Isaiah 27:7

7 Is his punishment like the punishment of those who overcame him? or are his dead as great in number as those he put to the sword?

Isaiah 27:7 Meaning and Commentary

Isaiah 27:7

Hath he smitten him, as he smote those that smote him?
&c.] No; the Lord does smite his people by afflictive dispensations of his providence; he smites them in their persons, and families, and estates; see ( Isaiah 57:17 ) as he smote Israel, by suffering them to be carried captive, and as the Jews are now smitten by him in their present state; yet not as he smote Pharaoh, with his ten plagues, and him and his host at the Red Sea; or as he smote Sennacherib and his army, by an angel, in one night; or as Amalek was smitten, and its memory perished; or as he will smite mystical Babylon, which will be utterly destroyed; all which have been smiters of God's Israel, who, though smitten of God, yet not utterly destroyed; the Jews returned from captivity, and, though now they are scattered abroad, yet continue a people, and will be saved.
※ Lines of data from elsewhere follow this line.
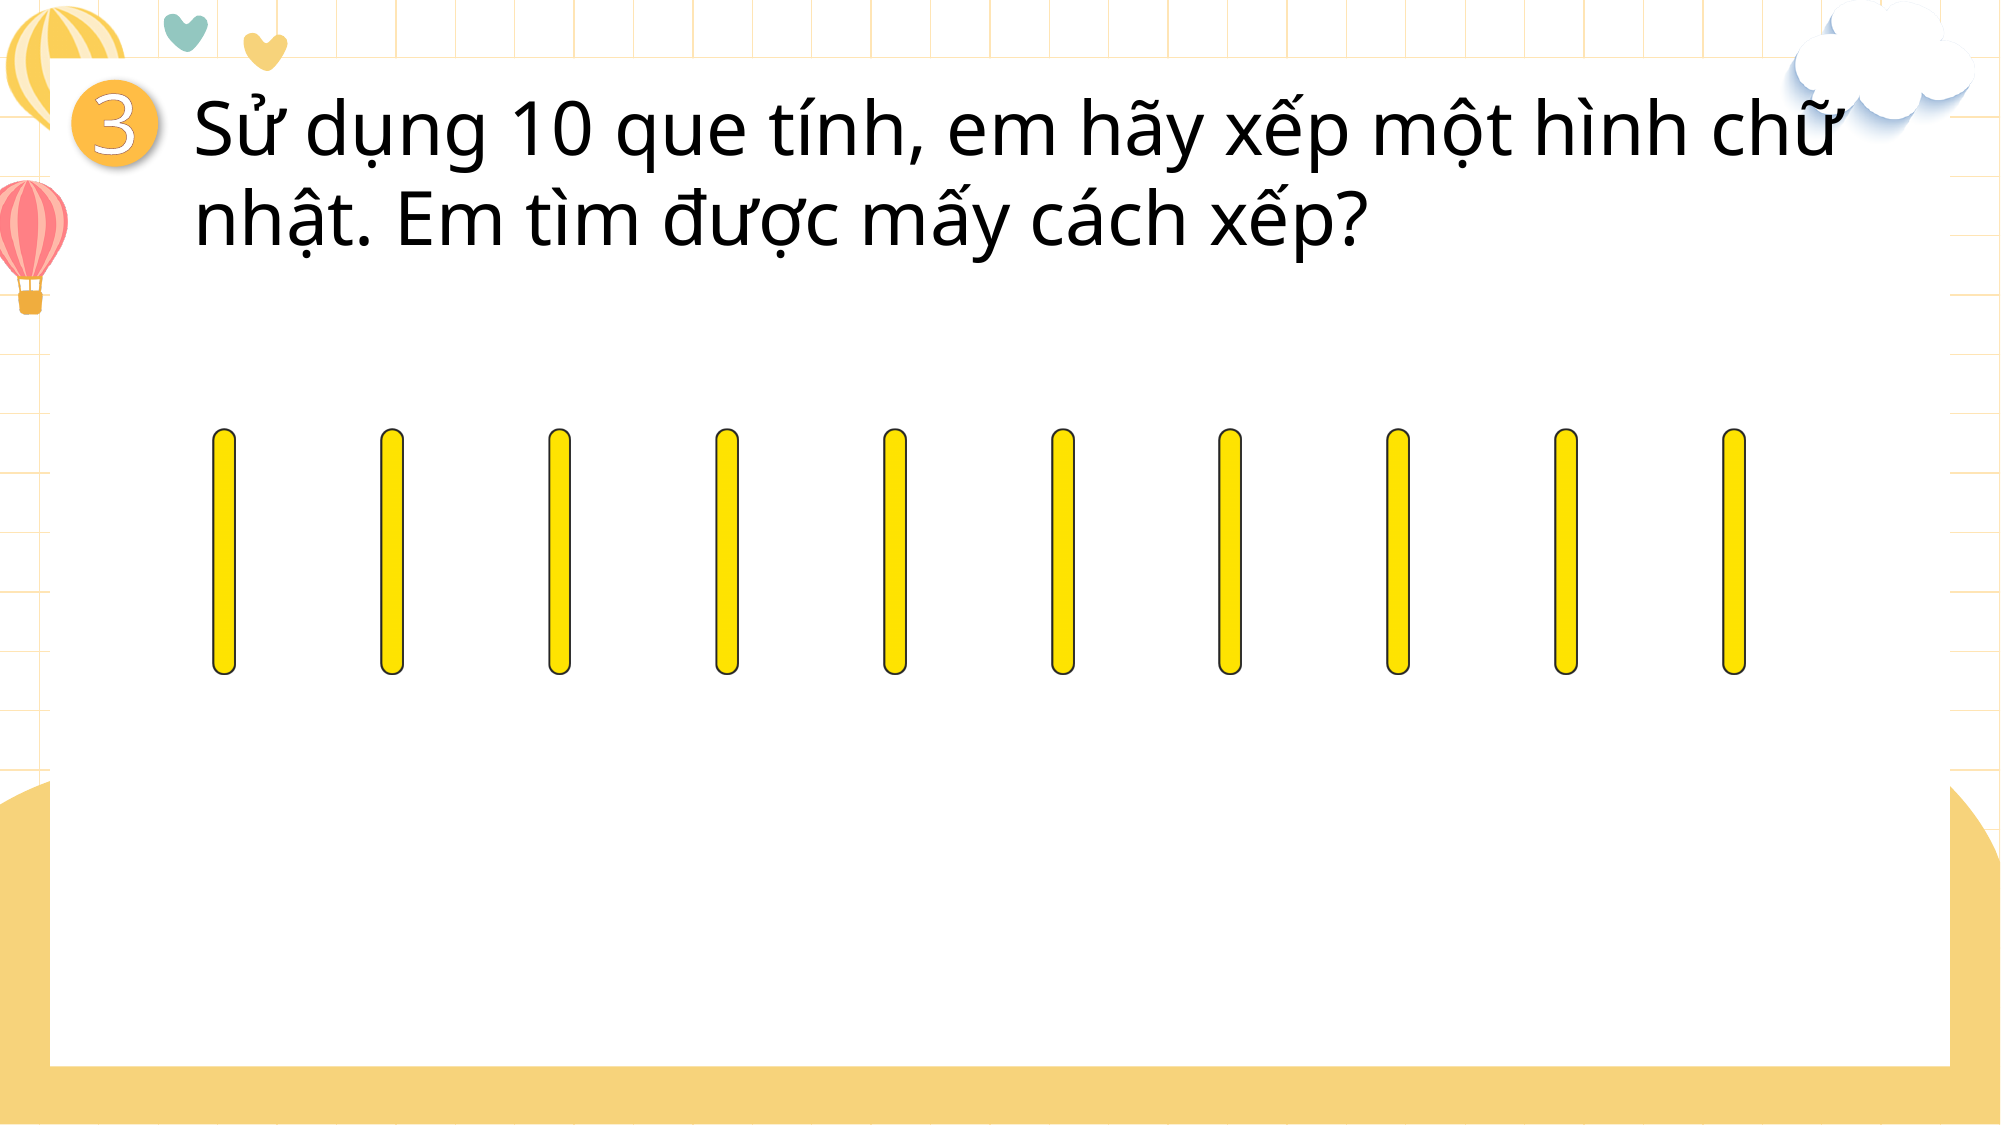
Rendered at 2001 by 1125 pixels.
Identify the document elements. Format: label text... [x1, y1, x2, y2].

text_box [71, 63, 159, 180]
picture [1780, 0, 1975, 144]
picture [100, 429, 1857, 675]
picture [0, 0, 125, 315]
text_box Sử dụng 10 que tính, em hãy xếp một hình chữ nhật. Em tìm được mấy cách xếp? [168, 62, 1951, 279]
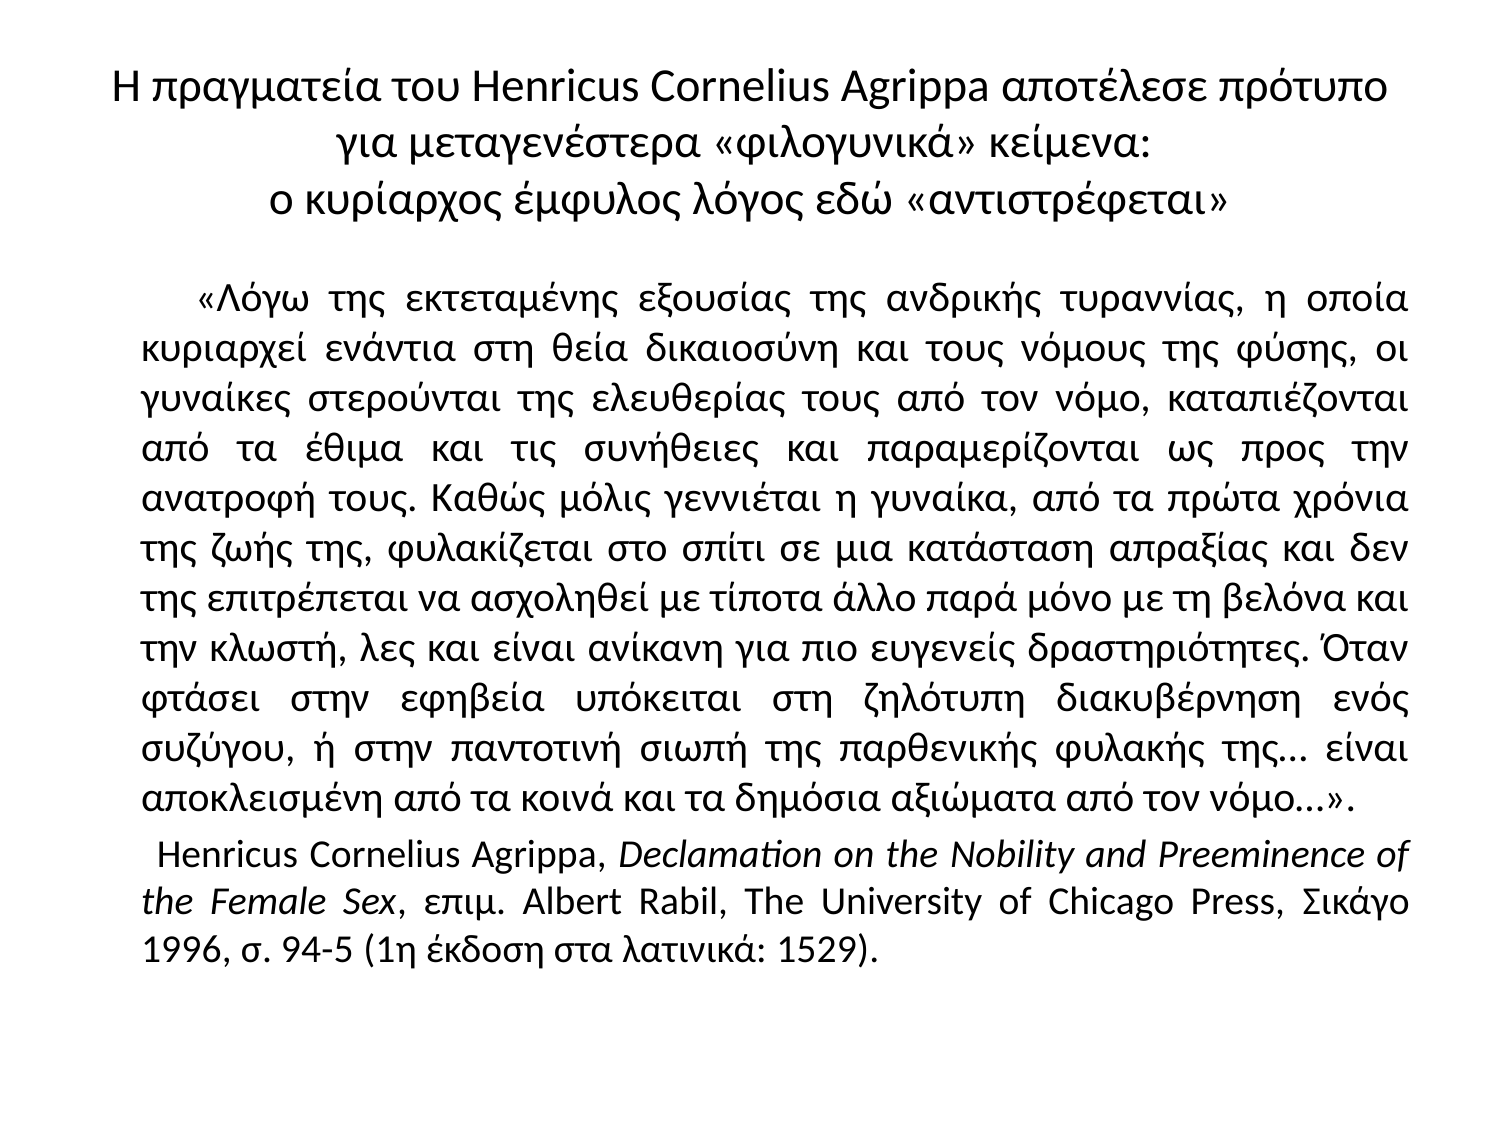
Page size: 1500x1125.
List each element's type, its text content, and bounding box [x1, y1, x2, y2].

title Η πραγματεία του Henricus Cornelius Agrippa αποτέλεσε πρότυπο για μεταγενέστερα «φιλογυνικά» κείμενα: ο κυρίαρχος έμφυλος λόγος εδώ «αντιστρέφεται» [75, 45, 1425, 233]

God deals differently with his own people, his mystical and spiritual Israel, than with their enemies that smite them: he afflicts them, but does not destroy them, as he does their enemies; he has no fury in him towards his people, but he stirs up all his wrath against his enemies: [or], is he slain according to the slaughter of them that are slain
by him?
or, "of his slain" F23; the Lord's slain, or Israel's slain, which are slain by the Lord for Israel's sake; though Israel is slain, yet not in such numbers, to such a degree, or with such an utter slaughter, as their enemies; though the people of God may come under slaying providences, yet not such as wicked men; they are "chastened, but not killed"; and, though killed with the sword, or other instruments of death, in great numbers, both by Rome Pagan and Papal, yet not according to the slaughter as will be made of antichrist and his followers, ( Revelation 19:15-21 ) .


FOOTNOTES:

F23 (wygrh) "occisorum ejus", Montanus; "interfecti illius", Junius & Tremellius, Piscator.

Isaiah 27:7 In-Context

5 Or let him put himself under my power, and make peace with me.
6 In days to come Jacob will take root: Israel will put out buds and flowers; and the face of the world will be full of fruit.
7 Is his punishment like the punishment of those who overcame him? or are his dead as great in number as those he put to the sword?
8 Your anger against her has been made clear by driving her away; he has taken her away with his storm-wind in the day of his east wind.
9 So by this will the sin of Jacob be covered, and this is all the fruit of taking away his punishment; when all the stones of the altar are crushed together, so that the wood pillars and the sun-images will not be put up again.